» **Tâche à réaliser**
Poursuivez le reportage sur le barrage Al Massira en reprenant juste après sa dernière phrase.

» **Texte fourni**

Reportage. À 30 km de Settat, sur les berges asséchées du 2e plus grand barrage du Maroc

Le deuxième plus grand réservoir artificiel d’eau au Maroc est à son niveau le plus bas jamais enregistré. Il contient moins de 100 millions de mètres cubes, dont une partie est composée de vase. Une situation critique aux effets socio-économiques désastreux.

Illustration de la sécheresse qui accule le barrage d'Al Massira

Reportage. À 30 km de Settat, sur les berges asséchées du 2e plus grand barrage du Maroc

Le 22 mai 2023 à 11h17

Modifié 26 mai 2023 à 15h40

Le deuxième plus grand réservoir artificiel d’eau au Maroc est à son niveau le plus bas jamais enregistré. Il contient moins de 100 millions de mètres cubes, dont une partie est composée de vase. Une situation critique aux effets socio-économiques désastreux.

Malgré les dernières précipitations printanières, le barrage Al Massira est loin d’être tiré d’affaire. Les épisodes de sécheresse consécutifs affectent grandement les ressources mobilisables de la deuxième plus grande retenue d’eau artificielle du Royaume, par la taille de son bassin de retenue, après celui d’Al Wahda. La capacité du barrage, quasiment inutilisée aujourd’hui, est de 2,657 milliards de mètres cubes.

L’entrée du barrage Al Massira.

Outre les traditionnelles parties de pêche dont les berges de ce lac ont été le théâtre, plusieurs exploitations agricoles limitrophes du barrage ont été abandonnées par les agriculteurs. Une amère réalité aux fâcheuses conséquences socio-économiques.

» **Extrait de données**
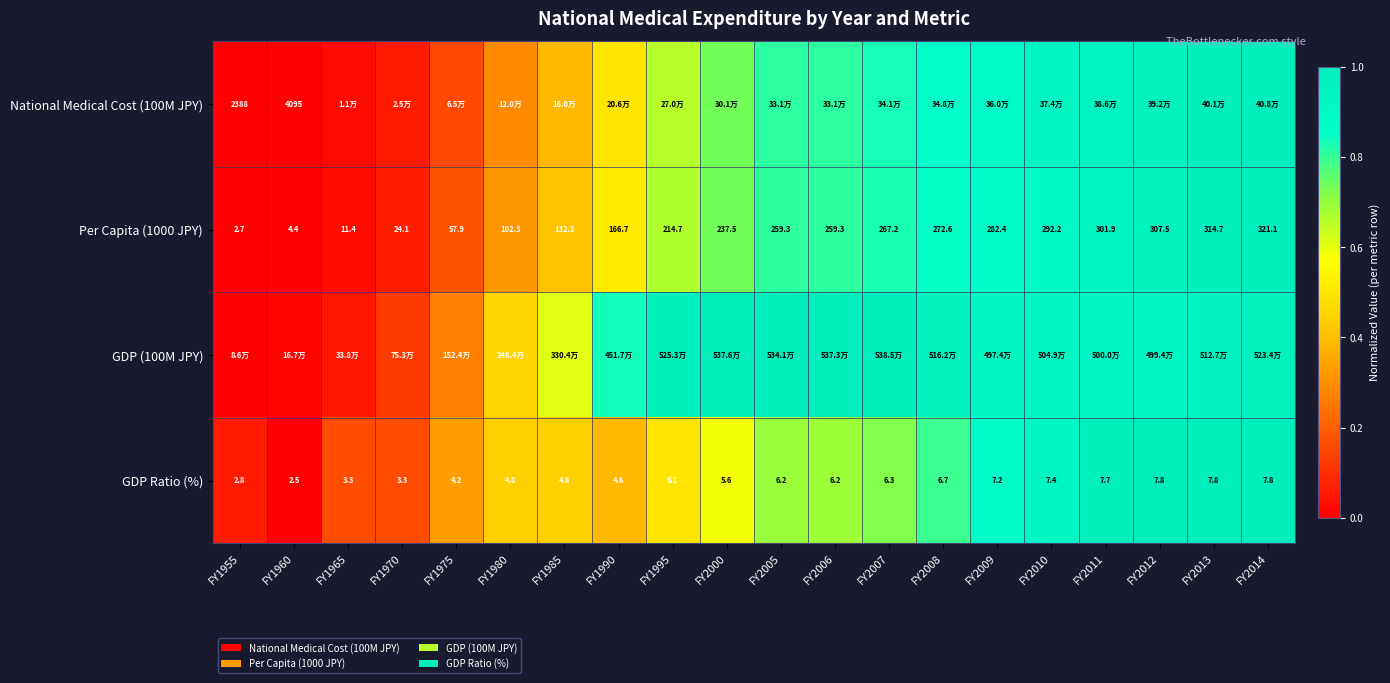

Which series changed the most between FY1980 and FY2005?

GDP (100M JPY)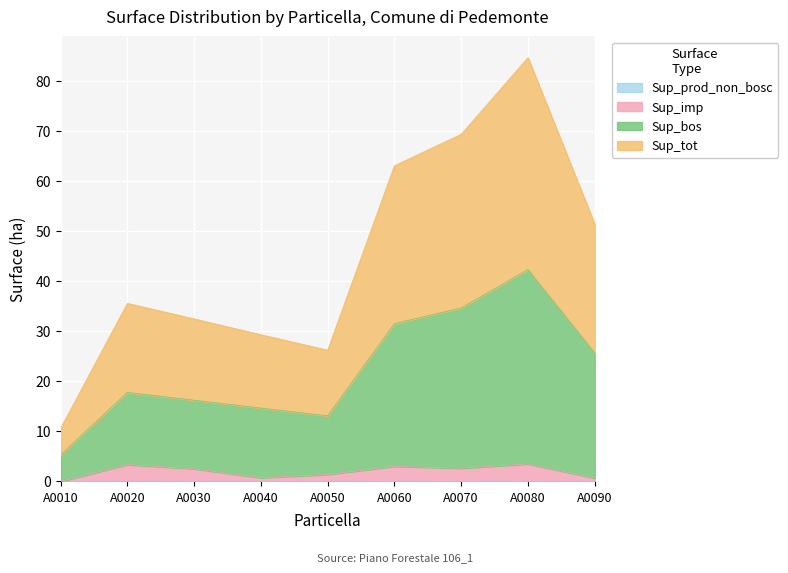

What is the value of the Sup_imp point at the 7th from the left?

2.6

» **Résultat**
En ce vendredi 19 mai, à plus de 30 kilomètres de Settat, nous marchons sur une terre blanche sous l’effet des sédiments et minéraux. Une dizaine d’années auparavant, nous n’y aurions certainement pas eu accès à pied. L’immense étendue qui craquelle sous nos pas a été exposée au soleil par une sécheresse intense.

Le sol est jonché de débris, vestiges du temps où les eaux du barrage étaient assez puissantes pour charrier tout ce qui se trouvait sur leur passage. Un lointain souvenir. Car actuellement, le barrage Al Massira est à son plus bas niveau historique, depuis que les statistiques sur la situation des barrages sont relevées dans le pays. 

Ci-dessous, le barrage au temps de sa splendeur, il y a à peine quelques années.

100 millions de m³, une situation critique 

D’après la Direction générale de l’eau, relevant du ministère de l’Équipement, le taux de remplissage du barrage est de 3,7% (99,7 Mm³) contre 7,6% (200,6 Mm³) il y a un an, jour pour jour. Alors qu’il répond à une partie de la demande en eau potable de certaines villes les plus peuplées du Royaume, à l’image de Casablanca et Marrakech, faut-il s’attendre à de probables perturbations en termes d’approvisionnement ?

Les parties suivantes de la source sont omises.